This interactive tool demonstrates how the growing need for energy will impact land use and carbon emissions.
Students will learn how fossil fuels and renewable energy sources affect land use. Fossil fuels increase carbon emissions, while renewables may require large amounts of land.
A variety of case studies and reports show how scientists are trying to balance global energy needs with the dual threats of climate change and biodiversity loss.
The interactive tool does a good job of showing the trade-offs for different types of energy.
The case studies are available as a downloadable PDF.
In order to generate the infographic, users must click the "generate tradeoffs" link, which is located at the bottom left-hand side of the interactive tool.
The tool only takes into account CO2 emissions, so it does not take into account air pollution, water pollution, other greenhouse gas emissions, or other social and environmental costs of the fossil fuels.
Before using this tool, you may want to explore other ways of reducing the land needed for renewables by integrating distributed renewable energy, tidal energy, off-shore wind, or installing solar panels on roofs, roads, and other surfaces already in use.
Prior to showing this resource to students, science teachers could could ask students to name and discuss energy sources that they believe cause no harm to the environment. As an exit ticket, students could write a short paragraph about how the interactive tool may have changed their preconceptions about energy sources.
Geography or engineering classes could read parts of Improving Hydropower Outcomes: Myanmar (located in theresources section) and discuss what geographical features are needed for a region to make use of hydropower.

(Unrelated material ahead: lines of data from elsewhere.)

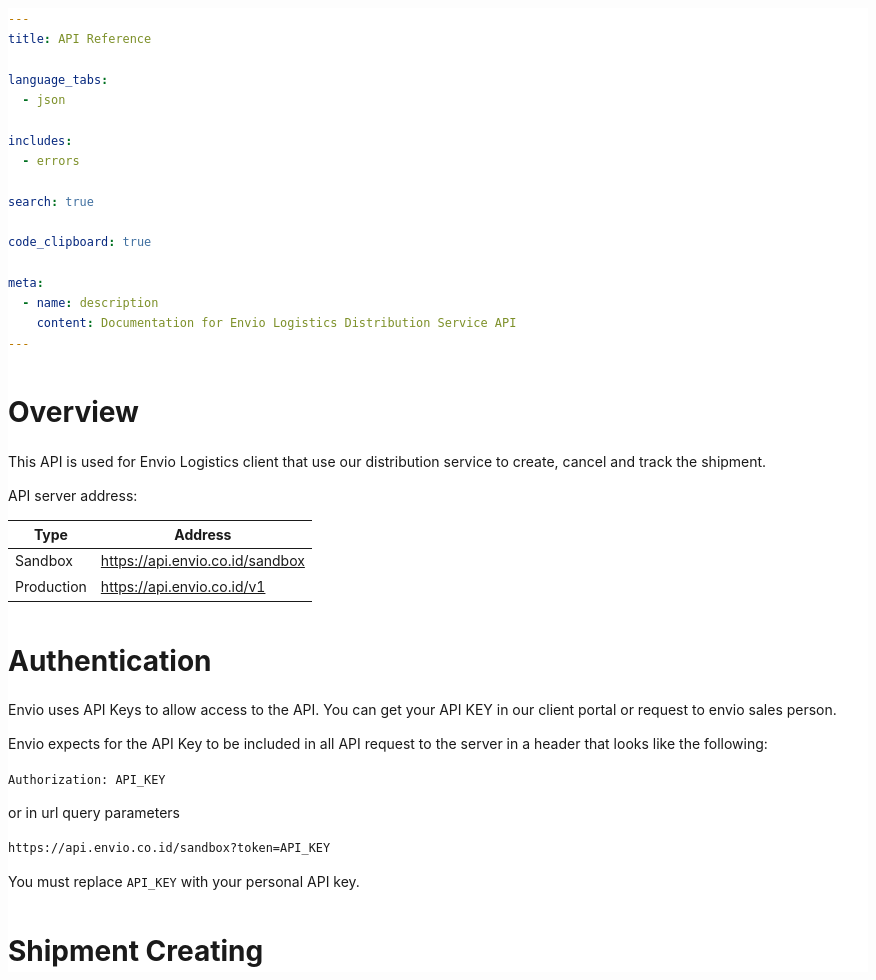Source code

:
 ```yaml
---
title: API Reference

language_tabs:
  - json

includes:
  - errors

search: true

code_clipboard: true

meta:
  - name: description
    content: Documentation for Envio Logistics Distribution Service API
---
```


# Overview

This API is used for Envio Logistics client that use our distribution service
to create, cancel and track the shipment.

API server address:

| Type       | Address                         |
| ---------- | ------------------------------- |
| Sandbox    | https://api.envio.co.id/sandbox |
| Production | https://api.envio.co.id/v1      |

# Authentication

Envio uses API Keys to allow access to the API. You can get your API KEY in our client portal or request to envio sales person.

Envio expects for the API Key to be included in all API request to the server
in a header that looks like the following:

`Authorization: API_KEY`

or in url query parameters

`https://api.envio.co.id/sandbox?token=API_KEY`

<aside class="notice">
You must replace <code>API_KEY</code> with your personal API key.
</aside>

# Shipment Creating
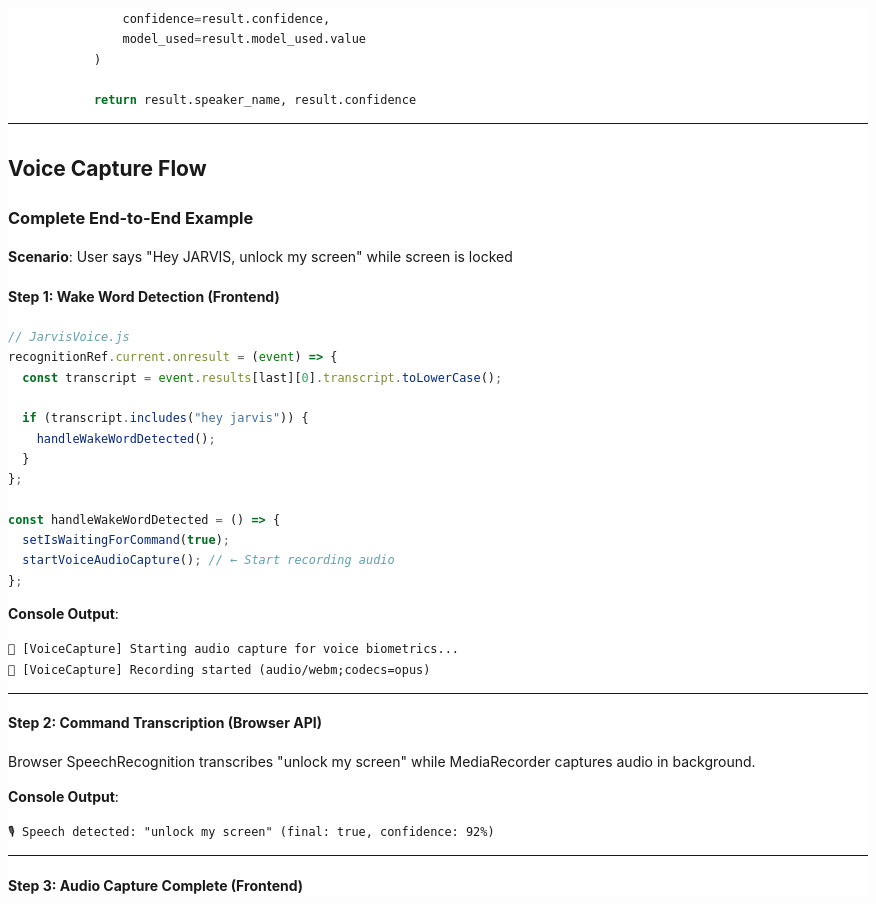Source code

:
 ```python
                confidence=result.confidence,
                model_used=result.model_used.value
            )

            return result.speaker_name, result.confidence
```

---

## Voice Capture Flow

### Complete End-to-End Example

**Scenario**: User says "Hey JARVIS, unlock my screen" while screen is locked

#### Step 1: Wake Word Detection (Frontend)

```javascript
// JarvisVoice.js
recognitionRef.current.onresult = (event) => {
  const transcript = event.results[last][0].transcript.toLowerCase();

  if (transcript.includes("hey jarvis")) {
    handleWakeWordDetected();
  }
};

const handleWakeWordDetected = () => {
  setIsWaitingForCommand(true);
  startVoiceAudioCapture(); // ← Start recording audio
};
```

**Console Output**:
```
🎤 [VoiceCapture] Starting audio capture for voice biometrics...
🎤 [VoiceCapture] Recording started (audio/webm;codecs=opus)
```

---

#### Step 2: Command Transcription (Browser API)

Browser SpeechRecognition transcribes "unlock my screen" while MediaRecorder captures audio in background.

**Console Output**:
```
🎙️ Speech detected: "unlock my screen" (final: true, confidence: 92%)
```

---

#### Step 3: Audio Capture Complete (Frontend)
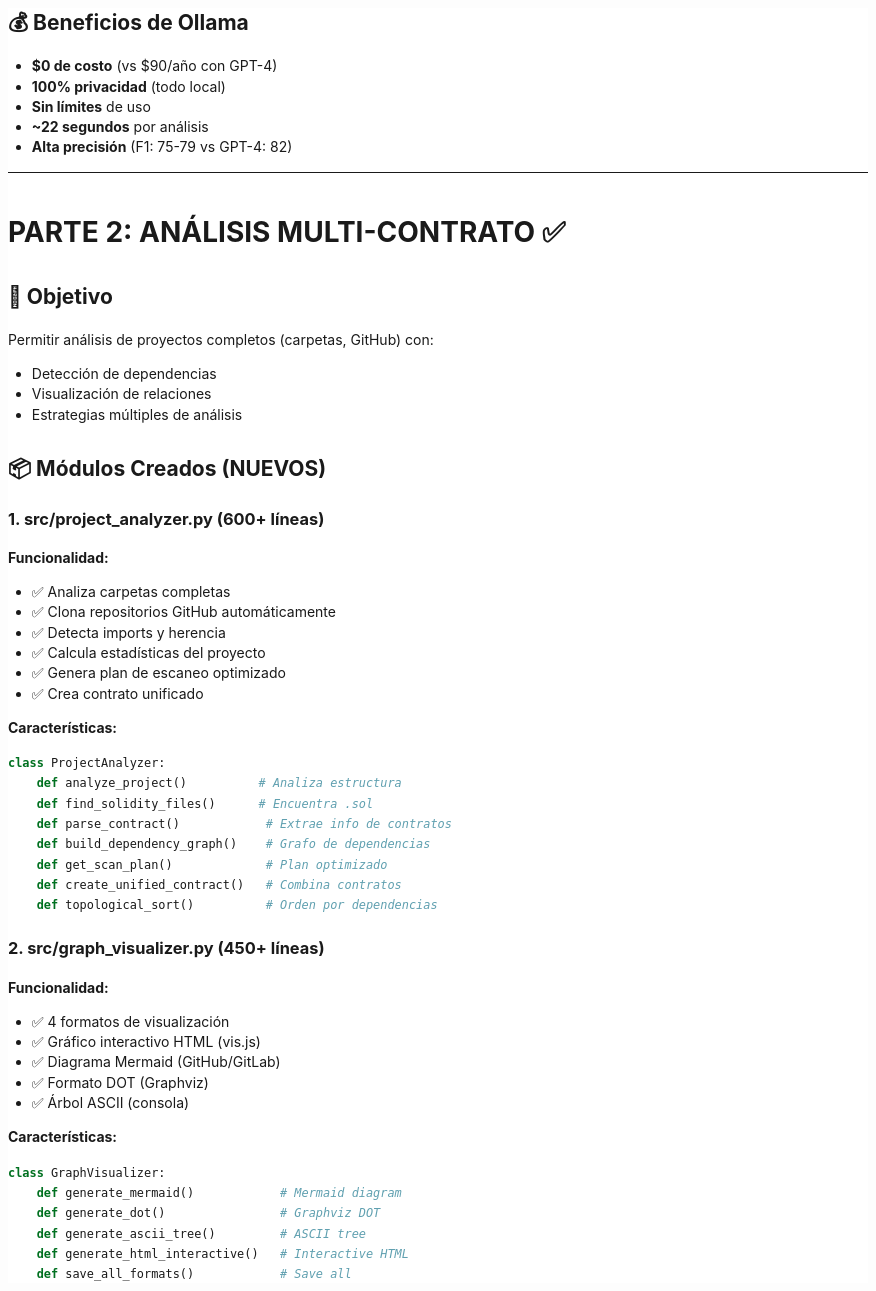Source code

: ## 💰 Beneficios de Ollama
- **$0 de costo** (vs $90/año con GPT-4)
- **100% privacidad** (todo local)
- **Sin límites** de uso
- **~22 segundos** por análisis
- **Alta precisión** (F1: 75-79 vs GPT-4: 82)

---

# PARTE 2: ANÁLISIS MULTI-CONTRATO ✅

## 🎯 Objetivo
Permitir análisis de proyectos completos (carpetas, GitHub) con:
- Detección de dependencias
- Visualización de relaciones
- Estrategias múltiples de análisis

## 📦 Módulos Creados (NUEVOS)

### 1. src/project_analyzer.py (600+ líneas)
**Funcionalidad:**
- ✅ Analiza carpetas completas
- ✅ Clona repositorios GitHub automáticamente
- ✅ Detecta imports y herencia
- ✅ Calcula estadísticas del proyecto
- ✅ Genera plan de escaneo optimizado
- ✅ Crea contrato unificado

**Características:**
```python
class ProjectAnalyzer:
    def analyze_project()          # Analiza estructura
    def find_solidity_files()      # Encuentra .sol
    def parse_contract()            # Extrae info de contratos
    def build_dependency_graph()    # Grafo de dependencias
    def get_scan_plan()             # Plan optimizado
    def create_unified_contract()   # Combina contratos
    def topological_sort()          # Orden por dependencias
```

### 2. src/graph_visualizer.py (450+ líneas)
**Funcionalidad:**
- ✅ 4 formatos de visualización
- ✅ Gráfico interactivo HTML (vis.js)
- ✅ Diagrama Mermaid (GitHub/GitLab)
- ✅ Formato DOT (Graphviz)
- ✅ Árbol ASCII (consola)

**Características:**
```python
class GraphVisualizer:
    def generate_mermaid()            # Mermaid diagram
    def generate_dot()                # Graphviz DOT
    def generate_ascii_tree()         # ASCII tree
    def generate_html_interactive()   # Interactive HTML
    def save_all_formats()            # Save all
```
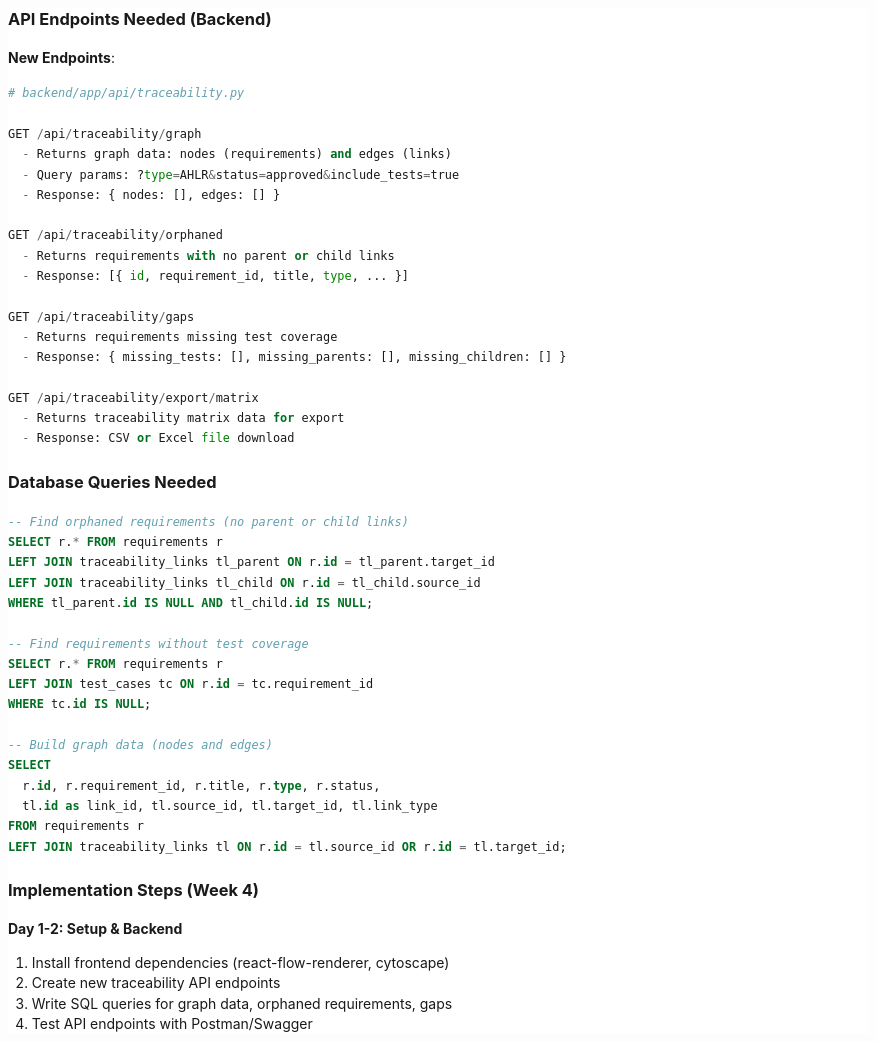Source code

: ### API Endpoints Needed (Backend)

**New Endpoints**:
```python
# backend/app/api/traceability.py

GET /api/traceability/graph
  - Returns graph data: nodes (requirements) and edges (links)
  - Query params: ?type=AHLR&status=approved&include_tests=true
  - Response: { nodes: [], edges: [] }

GET /api/traceability/orphaned
  - Returns requirements with no parent or child links
  - Response: [{ id, requirement_id, title, type, ... }]

GET /api/traceability/gaps
  - Returns requirements missing test coverage
  - Response: { missing_tests: [], missing_parents: [], missing_children: [] }

GET /api/traceability/export/matrix
  - Returns traceability matrix data for export
  - Response: CSV or Excel file download
```

### Database Queries Needed
```sql
-- Find orphaned requirements (no parent or child links)
SELECT r.* FROM requirements r
LEFT JOIN traceability_links tl_parent ON r.id = tl_parent.target_id
LEFT JOIN traceability_links tl_child ON r.id = tl_child.source_id
WHERE tl_parent.id IS NULL AND tl_child.id IS NULL;

-- Find requirements without test coverage
SELECT r.* FROM requirements r
LEFT JOIN test_cases tc ON r.id = tc.requirement_id
WHERE tc.id IS NULL;

-- Build graph data (nodes and edges)
SELECT
  r.id, r.requirement_id, r.title, r.type, r.status,
  tl.id as link_id, tl.source_id, tl.target_id, tl.link_type
FROM requirements r
LEFT JOIN traceability_links tl ON r.id = tl.source_id OR r.id = tl.target_id;
```

### Implementation Steps (Week 4)

**Day 1-2: Setup & Backend**
1. Install frontend dependencies (react-flow-renderer, cytoscape)
2. Create new traceability API endpoints
3. Write SQL queries for graph data, orphaned requirements, gaps
4. Test API endpoints with Postman/Swagger
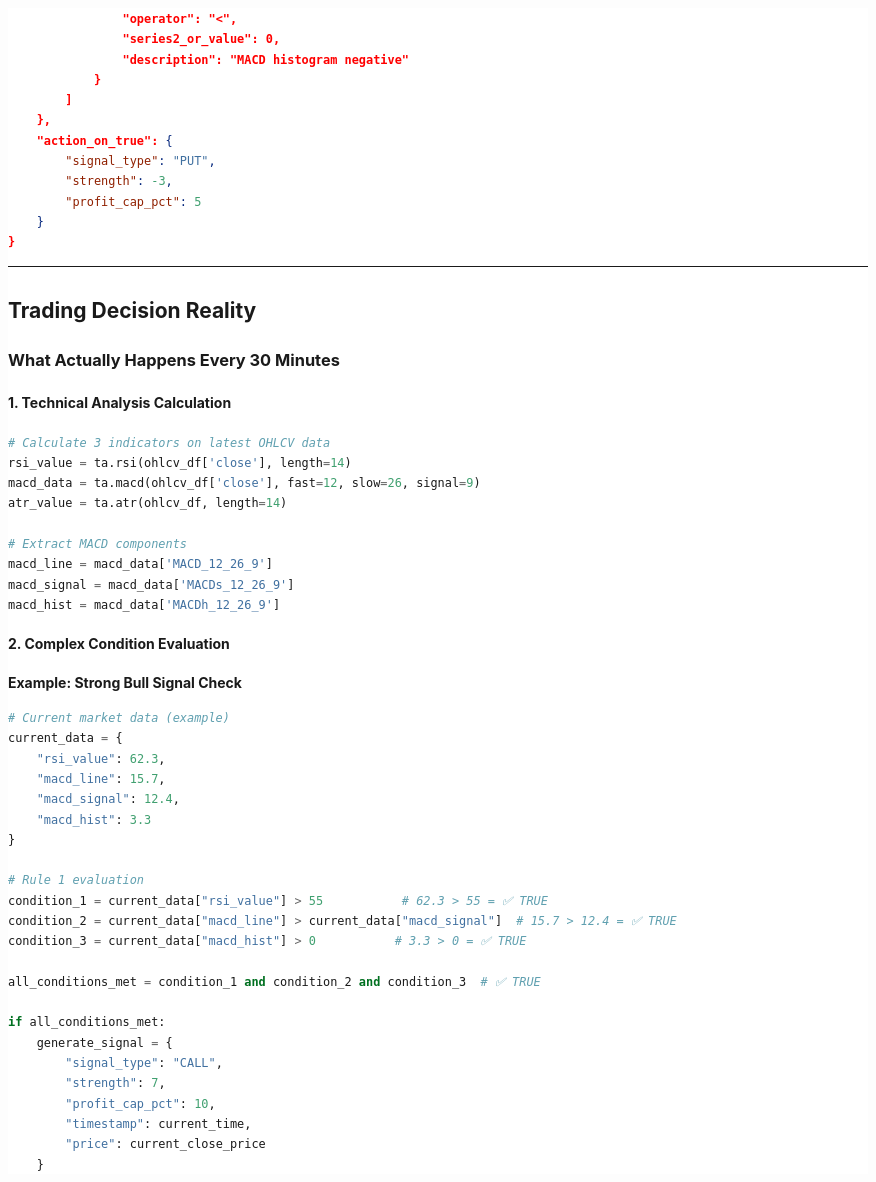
 ```json
                "operator": "<",
                "series2_or_value": 0,
                "description": "MACD histogram negative"
            }
        ]
    },
    "action_on_true": {
        "signal_type": "PUT",
        "strength": -3,
        "profit_cap_pct": 5
    }
}
```

---

## Trading Decision Reality

### What Actually Happens Every 30 Minutes

#### 1. Technical Analysis Calculation
```python
# Calculate 3 indicators on latest OHLCV data
rsi_value = ta.rsi(ohlcv_df['close'], length=14)
macd_data = ta.macd(ohlcv_df['close'], fast=12, slow=26, signal=9)
atr_value = ta.atr(ohlcv_df, length=14)

# Extract MACD components
macd_line = macd_data['MACD_12_26_9']
macd_signal = macd_data['MACDs_12_26_9']
macd_hist = macd_data['MACDh_12_26_9']
```

#### 2. Complex Condition Evaluation

**Example: Strong Bull Signal Check**
```python
# Current market data (example)
current_data = {
    "rsi_value": 62.3,
    "macd_line": 15.7,
    "macd_signal": 12.4,
    "macd_hist": 3.3
}

# Rule 1 evaluation
condition_1 = current_data["rsi_value"] > 55           # 62.3 > 55 = ✅ TRUE
condition_2 = current_data["macd_line"] > current_data["macd_signal"]  # 15.7 > 12.4 = ✅ TRUE
condition_3 = current_data["macd_hist"] > 0           # 3.3 > 0 = ✅ TRUE

all_conditions_met = condition_1 and condition_2 and condition_3  # ✅ TRUE

if all_conditions_met:
    generate_signal = {
        "signal_type": "CALL",
        "strength": 7,
        "profit_cap_pct": 10,
        "timestamp": current_time,
        "price": current_close_price
    }
```
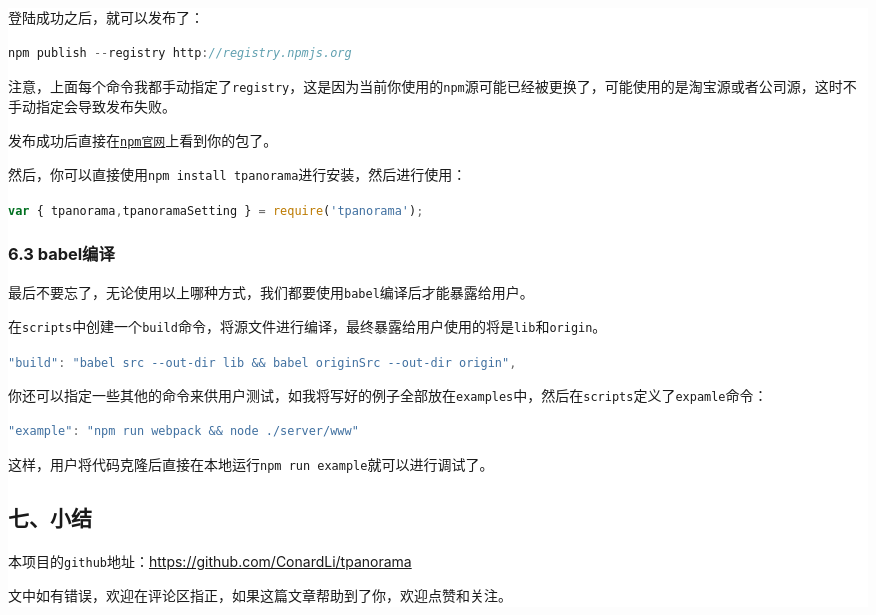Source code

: 登陆成功之后，就可以发布了：

```js
npm publish --registry http://registry.npmjs.org
```

注意，上面每个命令我都手动指定了`registry`，这是因为当前你使用的`npm`源可能已经被更换了，可能使用的是淘宝源或者公司源，这时不手动指定会导致发布失败。

发布成功后直接在[`npm官网`](https://www.npmjs.com/package/tpanorama)上看到你的包了。

然后，你可以直接使用`npm install tpanorama`进行安装，然后进行使用：

```js
var { tpanorama,tpanoramaSetting } = require('tpanorama');
```

### 6.3 babel编译

最后不要忘了，无论使用以上哪种方式，我们都要使用`babel`编译后才能暴露给用户。

在`scripts`中创建一个`build`命令，将源文件进行编译，最终暴露给用户使用的将是`lib`和`origin`。

```js
"build": "babel src --out-dir lib && babel originSrc --out-dir origin",
```

你还可以指定一些其他的命令来供用户测试，如我将写好的例子全部放在`examples`中，然后在`scripts`定义了`expamle`命令：

```js
"example": "npm run webpack && node ./server/www"
```

这样，用户将代码克隆后直接在本地运行`npm run example`就可以进行调试了。

## 七、小结

本项目的`github`地址：https://github.com/ConardLi/tpanorama

文中如有错误，欢迎在评论区指正，如果这篇文章帮助到了你，欢迎点赞和关注。
 
 <comment/>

The resource describes the trade-offs in energy consumption, production and impacts on land footprints. This is interactive and it evaluates future carbon footprints. This resource is recommended for teaching.
Next Generation Science Standards (NGSS)
ESS3: Earth and Human Activity
MS-ESS3-3 Apply scientific principles to design a method for monitoring and minimizing a human impact on the environment.
MS-ESS3-4 Construct an argument supported by evidence for how increases in human population and per-capita consumption of natural resources impact Earth's systems.
HS-ESS3-2 Evaluate competing design solutions for developing, managing, and utilizing energy and mineral resources based on cost-benefit ratios.
LS2: Ecosystems: Interactions, Energy, and Dynamics
MS-LS2-4 Construct an argument supported by empirical evidence that changes to physical or biological components of an ecosystem affect populations.
HS-LS2-6 Evaluate the claims, evidence, and reasoning that the complex interactions in ecosystems maintain relatively consistent numbers and types of organisms in stable conditions, but changing conditions may result in a new ecosystem.